Your DH is probably scared to upset his brother but it’s important to try and keep your family as healthy as possible. While you can’t avoid every single little sniffle, it’s very inconsiderate of them to turn up sneezing, coughing or vomiting and spreading germs everywhere.

OhhhhhhhhBiscuits · 19/08/2023 12:06

Send them home! Tell them you are feeling too ill to host and you don't want a sickness bug in the house. They are selfish fuckers.

SunRainStorm · 19/08/2023 12:12

Selfish Twats.

Tell DH he needs to explain to his brother they aren't welcome when they are ill.

rhino12345 · 19/08/2023 12:48

We had this with my cousins when I was a kid and my mum just point blank refused to see them 🤣

sleepyscientist · 19/08/2023 12:53

COVID and colds I can stomach but sickness bugs (not she feels sick but actually been sick) and nits nope!

emizay · 19/08/2023 13:03

I agree.

I had the same issue now I'm known as "emizay too scared to get sick"

What is a common cold to me becomes so much worse, and while heavily pregnant I don't want a post nasal drip that causes me to cough violently every 20 minutes for weeks.

I' don't visit anyone when my children are sick and I expect the same.

dancinfeet · 19/08/2023 13:09

My Ex H was a selfish twat like this- he would never tell us when his other daughter was ill so my two would go to their dads for the weekend, and pick up whatever bug their little sister had.
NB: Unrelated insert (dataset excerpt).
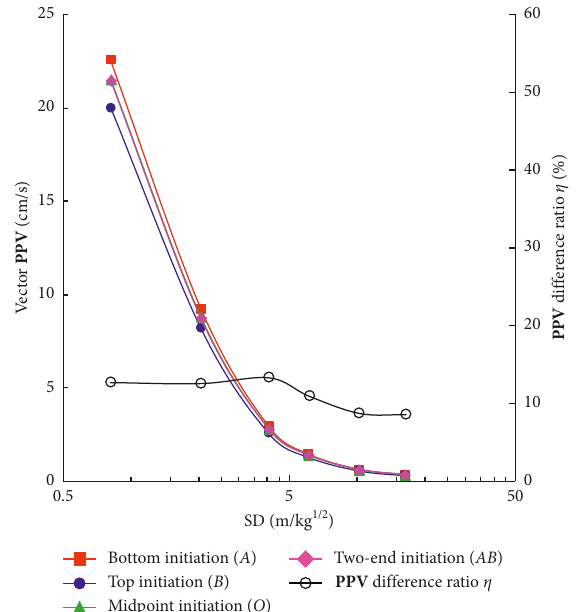
Figure 11: Illustration of the PPV difference ratio η observed along the axial direction of the cylindrical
Resulting in them both missing school when they inevitably caught it, and if I then caught it to me missing work and not getting paid (I’m self employed too) - usually after I had already had a few days off to look after my ill children as the bug worked it’s way through our household. Every single time.

When my two were ill at home he was nowhere to be seen, and often I would have to manage to look after all of us single handedly whilst being ill myself, or if either of them started to feel unwell during his weekends he would bundle them up in the car and drop them straight back home- often a day or two early to avoid having to look after them.

SunRainStorm · 19/08/2023 13:16

One of my good friends did this. Would regularly show up with her children dripping with colds and a 'oh well- what can you do 🤷‍♀️' attitude.

I asked her so many times not to.

Eventually I'd had it. I opened the door to them. Saw snot running down the little ones face. Said 'oh no, he's sick we'll have to reschedule' and shut the door again.

They'd taken two buses to get to my place, but that was their problem not mine.

I was sick of losing a week of work every time when some common sense would have avoided the whole issue.